WORK ITEM
From the essay on agentic engineering and vibe coding below, list every use it names for the vibe-coding mode.

SELECTED TEXT
Agentic Engineering Isn't Vibe Coding

by Evan Sims

Bring the engineering back.

“Vibe coding” has stopped meaning anything.

A year ago, when Andrej Karpathy popularized the term, it pointed to a specific behavior: prompt the model, accept what it gives you, paste errors back in until it runs. Useful for a hackathon demo. Honest about what it was.

Today the same two words cover everything from weekend hacks to disciplined workflows where agents write most of the code under human review. Those aren’t the same thing. Lumping them together has produced exactly the confusion you’d expect, and the avoidable damage that follows.

Vibe coding, properly defined, is one specific behavior: you don’t deeply review the code you’re about to rely on. You prompt, accept the output, run it, see if it works. When it breaks, you paste the error back in and keep going. You’re a prompt DJ, not an engineer.

That mode has real uses. Greenfield MVPs. Hackathon demos. Personal scripts you’re fine regenerating if they break. Exploration where the output is learning, not a maintainable system. If vibe coding lets millions of people create software they never could have shipped before, that’s a real win. It belongs in the toolbox.

The failure pattern is just as predictable. It demos beautifully, then reality arrives. The moment you try to change it, scale it, secure it, or hand it to someone else, nobody really understands what the system does. This isn’t engineering. It’s hoping.

PROVIDED DATA

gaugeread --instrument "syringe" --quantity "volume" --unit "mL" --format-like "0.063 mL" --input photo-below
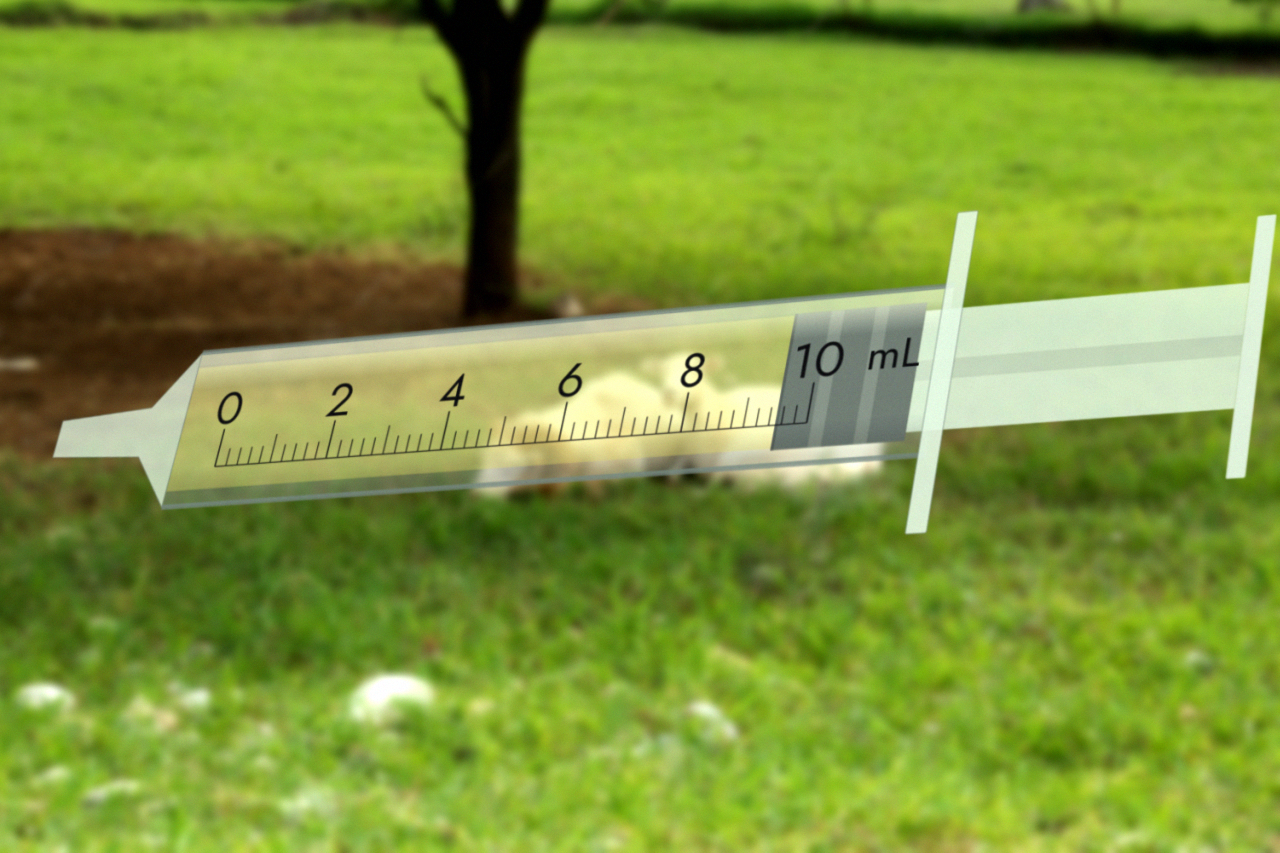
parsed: 9.5 mL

EXERCISE ANSWER
- Greenfield MVPs
- Hackathon demos
- Personal scripts you're fine regenerating if they break
- Exploration where the output is learning, not a maintainable system